= EXTRAIT CHOISI =
La Tokyo Tower. Le temple Tozen, au sud de l'agglomération. Quatre hommes y sont réunis pour les sept ans de la mort de Shuzo Miwa. Il y a là deux de ses anciens employés et deux de ses amis, le corrosif Taguchi et le gentil Hirayama, veuf depuis cinq ans. Ils ont été invités par la veuve et sa fille : Akiko et Ayako Miwa. Ils prennent le thé en attendant l'arrivée du frère du défunt, Shukichi, qui habite près du lac Haruna. A son arrivée, Hirayama le remercie d'avoir hébergé son fils l'été dernier. Les bonzes ont à peine commencé la cérémonie qu'arrive Mamiya, content d'être en retard.
Le soir au restaurant, Akiko et Ayako dînent avec les trois meilleurs amis du défunt : Taguchi, Hirayama et Mamiya. Chacun s'accorde pour trouver que la cérémonie fut trop longue. Ils observent qu'Ayako a 24 ans, quatre ans de plus que lorsque sa mère épousa son père. Il est donc temps qu'elle se marie. Taguchi connaît même un jeune ingénieur qui serait très bien pour elle. Les deux femmes parties, les trois hommes se remémorent qu'ils furent tous amoureux de la mère qui, a quarante ans, passés les émeut encore fort.
En rentrant, Taguchi retrouve sa femme... et les mauvaises nouvelles : sa fille, Yoko, a ramené sa valise à la maison car elle s'est de nouveau disputée avec son mari ; le fils réclame à manger ; le fiancé prévu pour Ayako est déjà promis à une autre.

= LES DONNÉES =

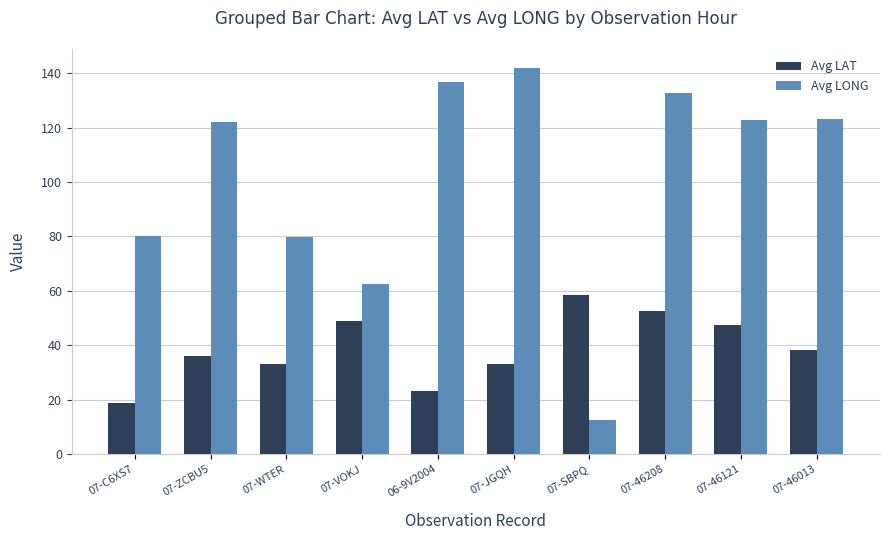

How many bars are there in total?

20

= EXERCICES =
A: Répondez à chaque question d'après l'extrait choisi.
(i) Près de quel lac habite Shukichi ?
(ii) Quel âge a Ayako ?
(iii) Pourquoi Yoko a-t-elle ramené sa valise à la maison ?
B: Rédigez la suite de l'extrait choisi en reprenant après sa dernière phrase.

= CORRIGÉS =
A:
(i) Près du lac Haruna.
(ii) Elle a 24 ans.
(iii) Elle s'est de nouveau disputée avec son mari.

B:
The Tokyo building (siège de Mitsubishi). Akiko vient remercier Mamiya et lui apprend que le fiancé proposé par Taguchi n'est plus disponible pour sa fille. Mamiya l'invite au restaurant et lui propose un autre fiancé, l'un de ses jeunes collaborateurs, Goto. En remerciement, Akiko lui propose de lui offrir une pipe que collectionnait son mari. En rentrant chez lui, Mamiya retrouve sa femme, son jeune fils et sa fille, qui trouve la photo de Goto ravissante. Sa femme n'oublie pas qu'il fut très amoureux d'Akiko. Il prétend que seul Taguchi préfère la mère à la fille.
Akiko rentre chez elle où l'attend Ayako qui n'est vraiment pas déçue que le prétendant proposé par Taguchi soit déjà fiancé. Lorsqu'Akiko l'informe du prétendant proposé par Mamiya, Ayako prétend préférer rester telle qu'elle est. Elle ne veut pas se marier et attendre le grand amour.
Au cours de couture Kuwata, les patrons d'Akiko lui proposent aussi un possible prétendant pour sa fille. Elle les informe de la volonté de celle-ci de ne pas se marier. Ayako l'informe au téléphone qu'elle va passer chez Mamiya avant de rentrer lui remettre la pipe promise. Mais Mamiya avait prévu de la piéger en faisant venir Goto. Il la lui présente comme celle qui l'a éconduit. Ayako s'enfuit furieuse. Elle retrouve Goto dans le couloir qui l'informe qu'un de ses amis, Sugiyama, travaille aussi à la Toko.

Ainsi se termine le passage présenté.